The Vosges Mountain range constituted the toughest terrain on the Western Front of WWII. In the south the High Vosges rise to peaks of four thousand feet or more. Combined with the Low Vosges to the north the mountain chain runs parallel to the Rhine River along the broad, flat Alsatian Plain for about ninety miles, becoming ever more rugged as they descend to the northern terminus near the Lauter River.
The Low Vosges where Bill fought combined with the Rhine River created a highly defensible natural barrier for the German forces arrayed against the Allied invaders. The mountain peaks afforded outstanding long-range fields of fire in all directions. Thick vegetation also compounded the American’s difficulties. The vast forests provided concealment to the Germans. Since they were ensconced on the commanding high ground and the Americans were advancing from the low areas the vegetation clearly favored the defender in infantry combat.
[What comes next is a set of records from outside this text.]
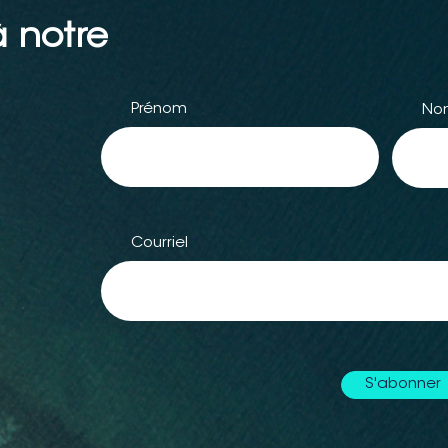
 notre
Prénom
No
Courriel
S'abonner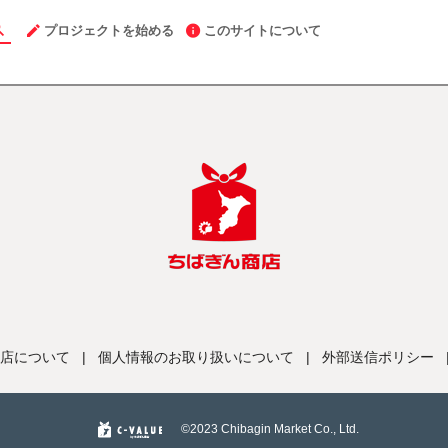
プロジェクトを始める
このサイトについて
店について
|
個人情報のお取り扱いについて
|
外部送信ポリシー
©️2023 Chibagin Market Co., Ltd.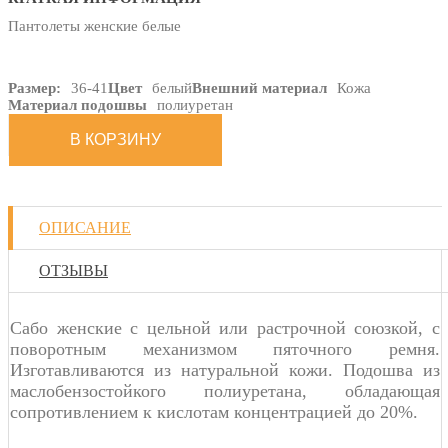
Пантолеты женские белые
Размер:
36-41
Цвет
белый
Внешний материал
Кожа
Материал подошвы
полиуретан
ОПИСАНИЕ
ОТЗЫВЫ
Сабо женские с цельной или растрочной союзкой, с
поворотным механизмом пяточного ремня.
Изготавливаются из натуральной кожи. Подошва из
маслобензостойкого полиуретана, обладающая
сопротивлением к кислотам концентрацией до 20%.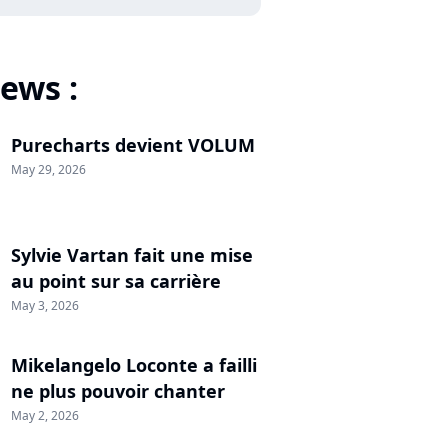
ews :
Purecharts devient VOLUM
May 29, 2026
Sylvie Vartan fait une mise
au point sur sa carrière
May 3, 2026
Mikelangelo Loconte a failli
ne plus pouvoir chanter
May 2, 2026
Adding to the misery of Bill and his fellow infantrymen was the physical demands of mountainous terrain on the human body. The typical G.I carried about forty-two pounds of equipment. With this load, maneuver up the 15 to 30 percent slopes of the Vosges range induced physical stress that was literally hundreds of times greater than that created by fighting in the relatively flat terrain of Normandy, Belgium or central France. Such a situation clearly favored the sedentary and sheltered conditions of the defenders.
Despite the many obstacles Bill and his fellow soldiers faced in three months of savage fighting, the U.S. Seventh Army did what no army in the history of modern warfare had ever done before—conquer an enemy defending the Vosges Mountains.